Я стою и недоумеваю, как Елена к нему подберется. Кажется, что прошло несколько часов, прежде чем хлопнула дверь и раздался голос Елены:
— Нелла!
— Я здесь, — шепотом отозвалась я.
— Незачем прятаться. — Она входит в кладовую. — Его зовут Ренато Ланзара. И ему двадцать один.
— Двадцать один! — У меня упало сердце.
— Зато… да послушай: он живет в городе. Его отец — парикмахер.
— Почему я его раньше не видела? — думаю я.
— Нелла, он на семь лет тебя старше. Это немало.
Мне расхотелось идти на улицу. У меня нет сил с ним разговаривать. Я хочу только одного — побыть в одиночестве.
Глава вторая
Я шагаю за Ассунтой по Делабол-роуд. Солнце еще не встало, и Ассунта несет фонарь. Странно начинать в темноте свой первый день в новой школе.
— Пошевеливайся, — торопит Ассунта.
— Хорошо, — говорю я и прибавляю шаг, — жаль, что мы не можем поехать на трамвае.
Ассунта останавливается и сердито смотрит на меня:
— Спустись с облаков. Мы не можем себе позволить ездить на трамвае. И никогда не сможем.
Я молча иду за Ассунтой.
— Это Дивижн-стрит, — говорит она как бы между прочим.
— Она отделяет Розето от Бангора. В Бангоре живут англосаксы, и итальянцев они не любят.
Над пиками Голубых гор показывается солнце, и Гарибальди-авеню оживает. Мы шагаем по широкой улице, проходим мимо домов, из которых доносится детский смех и раздается запах еды: матери готовят завтрак, а дети с ними болтают.
Перед кондитерской «Марчелла» Ассунта останавливается.
— Подожди здесь, — бросает она мне и исчезает внутри.
Я разглядываю в витрине свадебный торт: идеально круглые коржи лежат один на другом, поддерживаемые сахарными колоннами. Колокольчик над дверью звякнул — вышла Ассунта.
— Держи. — Она протягивает мне небольшую коробку. — Папа велел купить тебе эклер. Съешь в обед.
— Спасибо, — говорю я и осторожно пристраиваю коробку в корзинку с завтраком. Милый папа! Он хотел, чтобы мой первый день в школе был особенным. Мне становится грустно оттого, что у нас, видимо, не хватило денег, чтобы купить эклер и Ассунте — в честь ее первого дня на фабрике. — Гляди, какой торт! У вас с Алессандро тоже такой будет?
Ассунта улыбается:
— Может, и будет.
Она довела меня до самой школы, огромного здания из красного кирпича, неподалеку от Гарибальди-авеню.

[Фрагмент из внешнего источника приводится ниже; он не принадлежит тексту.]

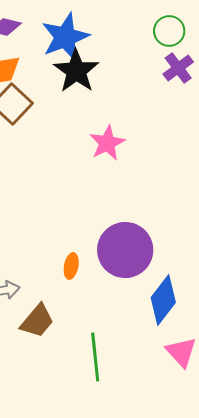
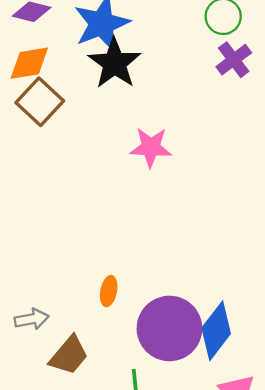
pink star: (107, 143) -> (151, 147), turned 30
purple circle: (125, 250) -> (169, 328), moved

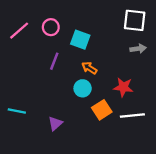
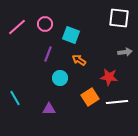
gray arrow: (138, 49) -> (125, 52), moved
cyan circle: (83, 88) -> (60, 78), moved
cyan line: (17, 111) -> (15, 98), turned 49
purple triangle: (55, 123) -> (49, 109), turned 40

— Подожди внутри до звонка. Наверное, нескоро еще кто-нибудь подойдет — до занятий еще час. Пойдешь в канцелярию и представишься. Про тебя уже знают. Там тебе скажут, в какой класс попадешь. Фабрика в самом конце Фронт-стрит — чтоб ты знала, где меня искать, если что-то понадобится. Я заберу тебя в три пятнадцать. Уроки закончатся в три, так что тебе придется немного подождать.
— Подожду.
Я смотрю вслед Ассунте. Как только она скрывается из виду, захожу в школу. Иду по главному коридору мимо классов и заглядываю в каждую открытую дверь — чистые доски, ровные ряды парт.
— Что-то ищешь? — раздается у меня над ухом низкий мужской голос.